■ PASAJE DE ORIGEN
(Un texto de Ángel
González Vera en el suplemento gastronómico del Heraldo de Aragón del 29 de
junio de 2013)
Lo sucedido
recientemente por la aparición de una nueva normativa obligando a que en las
mesas de restaurantes y bares solo aparezcan botellas etiquetadas, dotadas de
tapón irrellenable prohibiéndose el uso de las tradicionales aceiteras, confirma
una vez más que el aceite de oliva es, al menos en España, un producto sometido
a intereses comerciales ajenos a su calidad e indiferentes a la salud y satisfacción
de los consumidores. Estos acontecimientos aún se agravan más si tenemos en
cuenta que España ocupa el primer lugar en cuanto a elaboración, con una
producción superior al cincuenta por ciento del total mundial, y que solo la
provincia de Jaén produce tanto aceite de oliva como toda Italia.

■ CONTENIDO DEL MATERIAL
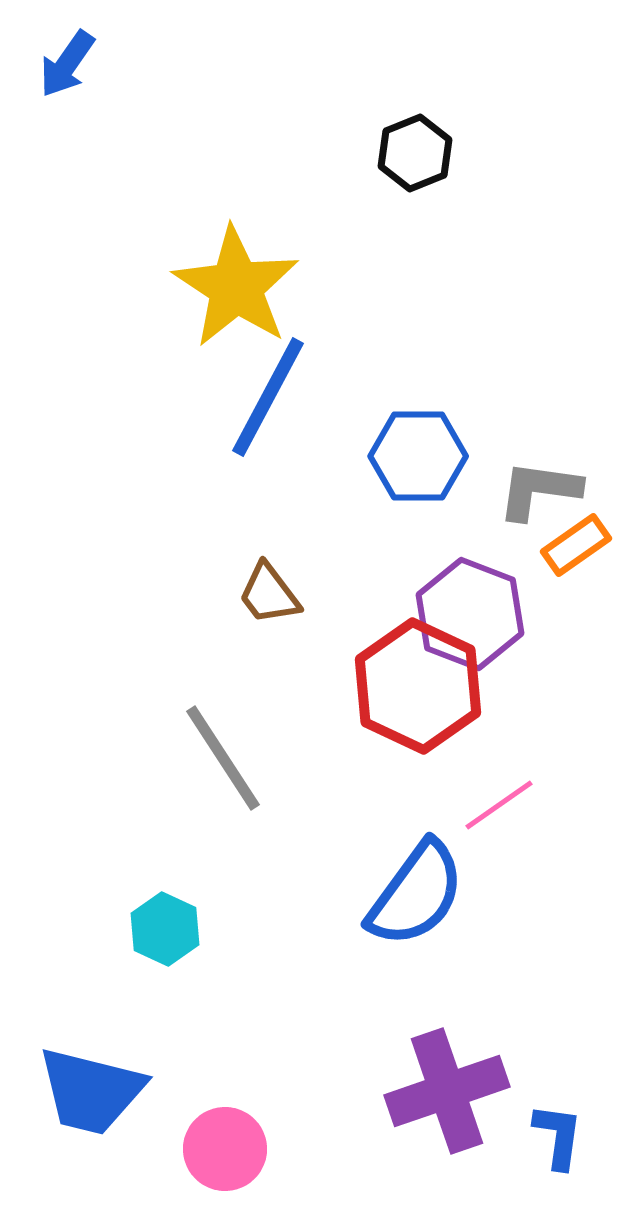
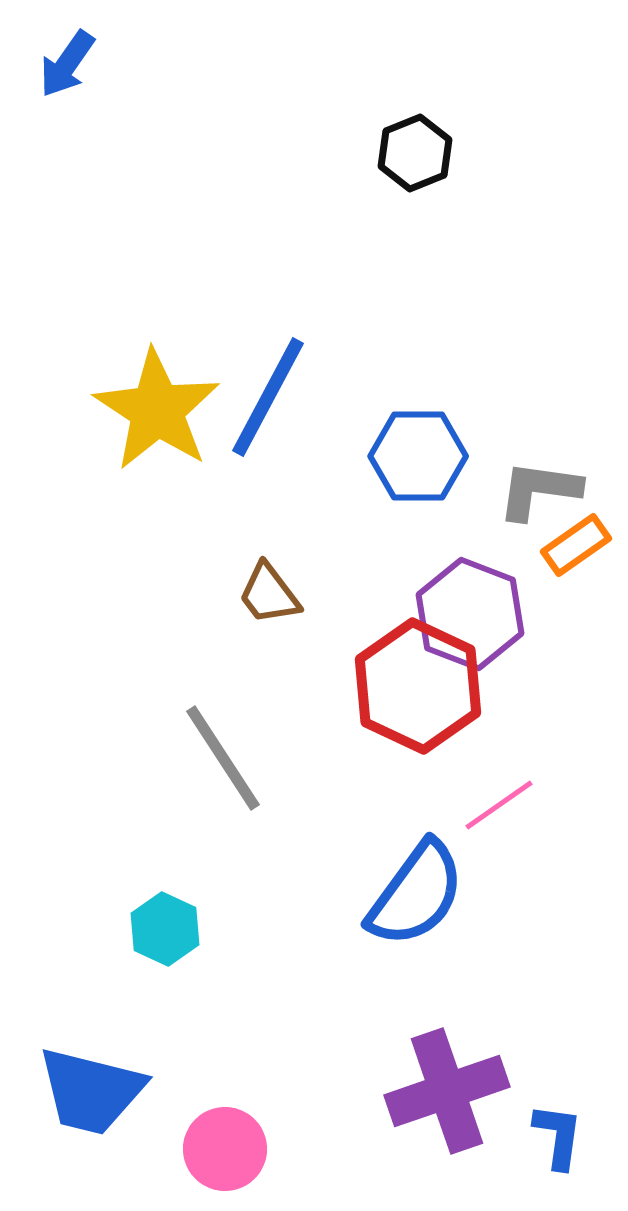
yellow star: moved 79 px left, 123 px down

■ TAREAS REQUERIDAS
(a) En el pasaje sobre el aceite de oliva, ¿qué provincia produce tanto aceite de oliva como toda Italia?
(b) Traduce al inglés esta oración del pasaje sobre el aceite de oliva: "Estos acontecimientos aún se agravan más si tenemos en cuenta que España ocupa el primer lugar en cuanto a elaboración, con una producción superior al cincuenta por ciento del total mundial, y que solo la provincia de Jaén produce tanto aceite de oliva como toda Italia."
(c) Prosigue la redacción del pasaje sobre el aceite de oliva a partir de su última oración.

■ RESPUESTAS DEL EJERCICIO
(a) La provincia de Jaén.

(b) These events become even more serious if we bear in mind that Spain ranks first in production, with an output exceeding fifty percent of the world total, and that the province of Jaén alone produces as much olive oil as all of Italy.

(c)
Antecedentes al
despropósito que ahora preocupa, los ha habido a docenas. Ya la misma
nominación del producto supone todo un desatino, porque resulta que si nos atenemos
a lo que la ley establece «deberá considerarse aceite de oliva solo aquel que
se obtiene directamente del fruto del olivo, únicamente por procedimientos
mecánicos o por otros medios físicos, en condiciones térmicas adecuadas, con exclusión
de los aceites obtenidos por disolventes o por procedimientos de
reesterificacion y de toda mezcla con aceites de otra naturaleza», principios
que si bien cumplen los aceites obtenidos en la mayor parte de nuestras fábricas
y almazaras, son precisamente ellas las únicas que no podrán llamar a ese
producto como la normativa determina, viéndose obligadas, por tal motivo, a
hacer uso de calificativos como 'virgen' o 'extravirgen', y dejando el de 'aceite
de oliva' para aquellos que se comercializan mezclados con otros aceites que no
concuerdan con ella.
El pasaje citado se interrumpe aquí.